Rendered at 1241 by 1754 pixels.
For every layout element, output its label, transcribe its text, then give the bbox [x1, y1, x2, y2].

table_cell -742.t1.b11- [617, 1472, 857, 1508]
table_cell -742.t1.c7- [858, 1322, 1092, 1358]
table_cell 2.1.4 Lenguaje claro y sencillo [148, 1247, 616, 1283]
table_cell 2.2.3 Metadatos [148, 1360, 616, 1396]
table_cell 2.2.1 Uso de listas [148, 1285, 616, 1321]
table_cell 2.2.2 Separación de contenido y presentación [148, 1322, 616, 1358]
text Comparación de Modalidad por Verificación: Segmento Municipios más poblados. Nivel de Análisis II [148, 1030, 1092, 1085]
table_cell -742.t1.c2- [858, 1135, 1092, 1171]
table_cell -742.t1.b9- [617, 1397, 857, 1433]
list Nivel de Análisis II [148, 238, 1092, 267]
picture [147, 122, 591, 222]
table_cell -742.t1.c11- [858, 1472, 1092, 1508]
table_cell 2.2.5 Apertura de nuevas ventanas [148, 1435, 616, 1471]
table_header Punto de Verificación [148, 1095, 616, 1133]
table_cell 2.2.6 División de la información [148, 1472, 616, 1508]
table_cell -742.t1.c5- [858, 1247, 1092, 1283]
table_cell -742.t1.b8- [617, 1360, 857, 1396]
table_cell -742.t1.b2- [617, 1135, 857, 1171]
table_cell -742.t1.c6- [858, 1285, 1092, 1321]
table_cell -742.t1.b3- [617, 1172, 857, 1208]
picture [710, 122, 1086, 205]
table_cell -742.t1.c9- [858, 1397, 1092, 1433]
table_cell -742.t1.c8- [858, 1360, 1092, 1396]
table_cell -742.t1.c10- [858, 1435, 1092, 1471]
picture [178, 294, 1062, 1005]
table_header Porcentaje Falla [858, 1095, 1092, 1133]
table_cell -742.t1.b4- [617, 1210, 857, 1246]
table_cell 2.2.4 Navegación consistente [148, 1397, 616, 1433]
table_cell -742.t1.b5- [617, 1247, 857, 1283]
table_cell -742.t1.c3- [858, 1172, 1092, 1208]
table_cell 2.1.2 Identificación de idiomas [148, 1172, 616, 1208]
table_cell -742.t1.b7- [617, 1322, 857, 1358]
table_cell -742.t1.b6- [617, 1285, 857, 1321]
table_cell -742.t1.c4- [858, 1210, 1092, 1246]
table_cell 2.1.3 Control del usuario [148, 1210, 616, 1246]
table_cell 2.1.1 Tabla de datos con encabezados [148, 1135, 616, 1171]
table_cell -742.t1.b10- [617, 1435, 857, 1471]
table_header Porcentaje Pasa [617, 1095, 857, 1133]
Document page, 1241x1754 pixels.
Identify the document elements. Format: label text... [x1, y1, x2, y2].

| Exercise aim |
Copy all of the data above line by line, keeping every word, number, and mark the same.

| Response |
Rendered at 1241 by 1754 pixels.
For every layout element, output its label, transcribe its text, then give the bbox [x1, y1, x2, y2].

table_cell -742.t1.b11- [617, 1472, 857, 1508]
table_cell -742.t1.c7- [858, 1322, 1092, 1358]
table_cell 2.1.4 Lenguaje claro y sencillo [148, 1247, 616, 1283]
table_cell 2.2.3 Metadatos [148, 1360, 616, 1396]
table_cell 2.2.1 Uso de listas [148, 1285, 616, 1321]
table_cell 2.2.2 Separación de contenido y presentación [148, 1322, 616, 1358]
text Comparación de Modalidad por Verificación: Segmento Municipios más poblados. Nivel de Análisis II [148, 1030, 1092, 1085]
table_cell -742.t1.c2- [858, 1135, 1092, 1171]
table_cell -742.t1.b9- [617, 1397, 857, 1433]
list Nivel de Análisis II [148, 238, 1092, 267]
picture [147, 122, 591, 222]
table_cell -742.t1.c11- [858, 1472, 1092, 1508]
table_cell 2.2.5 Apertura de nuevas ventanas [148, 1435, 616, 1471]
table_header Punto de Verificación [148, 1095, 616, 1133]
table_cell 2.2.6 División de la información [148, 1472, 616, 1508]
table_cell -742.t1.c5- [858, 1247, 1092, 1283]
table_cell -742.t1.b8- [617, 1360, 857, 1396]
table_cell -742.t1.b2- [617, 1135, 857, 1171]
table_cell -742.t1.c6- [858, 1285, 1092, 1321]
table_cell -742.t1.b3- [617, 1172, 857, 1208]
picture [710, 122, 1086, 205]
table_cell -742.t1.c9- [858, 1397, 1092, 1433]
table_cell -742.t1.c8- [858, 1360, 1092, 1396]
table_cell -742.t1.c10- [858, 1435, 1092, 1471]
picture [178, 294, 1062, 1005]
table_header Porcentaje Falla [858, 1095, 1092, 1133]
table_cell -742.t1.b4- [617, 1210, 857, 1246]
table_cell 2.2.4 Navegación consistente [148, 1397, 616, 1433]
table_cell -742.t1.b5- [617, 1247, 857, 1283]
table_cell -742.t1.c3- [858, 1172, 1092, 1208]
table_cell 2.1.2 Identificación de idiomas [148, 1172, 616, 1208]
table_cell -742.t1.b7- [617, 1322, 857, 1358]
table_cell -742.t1.b6- [617, 1285, 857, 1321]
table_cell -742.t1.c4- [858, 1210, 1092, 1246]
table_cell 2.1.3 Control del usuario [148, 1210, 616, 1246]
table_cell 2.1.1 Tabla de datos con encabezados [148, 1135, 616, 1171]
table_cell -742.t1.b10- [617, 1435, 857, 1471]
table_header Porcentaje Pasa [617, 1095, 857, 1133]
Document page, 1241x1754 pixels.
Identify the document elements. Format: label text... [x1, y1, x2, y2].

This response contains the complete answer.